Distributed Tracing for Web Applications

Aug. 23, 2020

I’ve had observability on my mind and I recently got the opportunity to shoehorn in some tracing information to our events our work. The idea is pretty straightforward, and luckily there’s even a recommended standard nowadays for how to pass along the data.

Basic Components

Trace ID

In a trace’s most basic form, you can generate some sort of identifier for a request, and you pass that id along to all the activity that followed. Boom, now you have something you can join along to link all that activity. This is especially handy when searching logs for information for “random” errors.

Span ID

ENHANCE

Let’s say you want a bit more granularity. We could also break up the work within the request, which we can call spans. You could do it however you like, such as by application.

If you wanted to get real fancy, whenever you’re recording your trace data, you could also record the span ID that triggered the current span you’re in; aka the parent span ID.

TraceContext

The W3 spec basically attempts to standardize how we’re passing trace information from one application to another via two headers.
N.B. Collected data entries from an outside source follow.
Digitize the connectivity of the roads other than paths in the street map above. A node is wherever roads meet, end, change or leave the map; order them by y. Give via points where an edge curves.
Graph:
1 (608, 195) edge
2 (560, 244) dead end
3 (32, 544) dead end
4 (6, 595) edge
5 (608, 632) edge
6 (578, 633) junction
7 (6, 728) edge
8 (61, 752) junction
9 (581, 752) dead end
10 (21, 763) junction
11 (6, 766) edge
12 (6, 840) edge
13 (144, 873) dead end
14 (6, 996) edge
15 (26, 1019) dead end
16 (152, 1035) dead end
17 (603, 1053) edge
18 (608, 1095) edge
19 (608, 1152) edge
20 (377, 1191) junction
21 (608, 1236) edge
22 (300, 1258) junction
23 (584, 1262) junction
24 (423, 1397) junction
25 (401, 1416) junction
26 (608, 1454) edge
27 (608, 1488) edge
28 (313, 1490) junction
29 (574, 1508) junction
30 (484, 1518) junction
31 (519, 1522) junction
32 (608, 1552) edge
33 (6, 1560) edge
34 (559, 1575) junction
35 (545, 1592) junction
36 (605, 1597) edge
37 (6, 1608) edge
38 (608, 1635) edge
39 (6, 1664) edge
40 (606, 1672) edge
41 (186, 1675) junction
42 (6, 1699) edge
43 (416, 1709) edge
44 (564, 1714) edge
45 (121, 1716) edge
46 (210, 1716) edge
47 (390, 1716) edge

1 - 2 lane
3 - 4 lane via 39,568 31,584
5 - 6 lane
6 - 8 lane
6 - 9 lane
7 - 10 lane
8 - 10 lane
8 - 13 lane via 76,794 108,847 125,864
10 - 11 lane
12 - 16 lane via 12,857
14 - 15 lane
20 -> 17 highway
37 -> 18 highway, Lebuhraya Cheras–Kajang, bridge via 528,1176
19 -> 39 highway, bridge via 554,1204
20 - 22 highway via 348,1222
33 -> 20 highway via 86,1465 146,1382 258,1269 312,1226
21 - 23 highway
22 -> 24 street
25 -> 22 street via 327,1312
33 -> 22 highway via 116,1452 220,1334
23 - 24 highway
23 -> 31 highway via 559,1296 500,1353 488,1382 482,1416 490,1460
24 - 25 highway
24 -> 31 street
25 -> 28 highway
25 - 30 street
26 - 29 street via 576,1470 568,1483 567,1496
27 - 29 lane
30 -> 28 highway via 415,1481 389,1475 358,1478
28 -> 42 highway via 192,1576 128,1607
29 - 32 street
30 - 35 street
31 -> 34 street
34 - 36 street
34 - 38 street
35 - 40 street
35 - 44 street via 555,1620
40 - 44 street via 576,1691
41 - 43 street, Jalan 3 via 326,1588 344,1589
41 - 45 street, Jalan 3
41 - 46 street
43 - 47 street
Since tracestate is for letting vendors basically put whatever they want, let’s stick to looking at traceparent.

It’s pretty much the fields we mentioned above of trace id, and the parent span id aka parent id. The other fields are fairly straight forward; version to indicate which version of the spec we’re on, flags for trace configs we want to pass along (only one right now is to sample or not).

In the Browser

Splitting up traces by request makes sense for backend applications, but didn’t quite jive for me on the browser side. After a bit of searching, I found this article extremely helpful for getting a lay of the land for tracing on the client-side. Basically, Emily also suggested creating traces per page or session.

I thought this made sense for most browser application, but was still unsure if there’s a “standard” if your application is a mix of single page applications (SPAs) and server-side rendered (SSR) pages. I suppose we could have our backend fake it with expected parent span id and somehow send this information back to the caller and hope they use it.

Turns out, after doing some digging in the trace-context GitHub repo, there’s a spec for a traceresponse header! And what do you know, as part of it they have a trace-id and proposed-parent-id. Seems like there’s still a bit of debate here, however, as normally you can’t access the headers on a page request from the browser. So that’s a bit of a downer.

Using the same idea, though, there’s a couple workarounds like passing up the information in cookies or shoving in DOM elements. In my particular case, we already were jerryrigging initial state into our page, so I just went with that.

function generateHexString(len) {
  let arr = new Uint8Array(len / 2)
  window.crypto.getRandomValues(arr)
  return Array.from(arr, (n) => (n < 16 ? '0' : '') + n.toString(16)).join('');
}

function loadTraceData() {
  // via cookies
  const cookies = document.cookie.split(';').map((s) => s.trim());
  const rootTraceId = cookies
    .find(row => row.startsWith('trace-id'))
    .split('=')[1];
  const rootSpanId = cookies
    .find(row => row.startsWith('proposed-parent-id'))
    .split('=')[1];

  // via meta tags
  const metas = Array.from(document.getElementsByTagName('meta'));
  const rootTraceId = metas
    .find(row => row.getAttribute('name') === 'trace-id')
    .getAttribute('content');
  const rootSpanId = metas
    .find(row => row.getAttribute('name') === 'proposed-parent-id')
    .getAttribute('content');

  // via global vars
  const rootTraceId = window.TRACE_ID;
  const rootSpanId = window.PROPOSED_PARENT_ID;

  return {
    rootTraceId: rootTraceId || generateHexString(32),
    rootSpanId: rootSpanId || generateHexString(16)
  };
}

I think then we can proceed as normal, splitting up the span IDs however we like. My implemented solution was a little messier than this, but we did finish quickly and it seems good enough for now. When I get time™ I’d rather move to using a third-party to handle the handoffs anyways.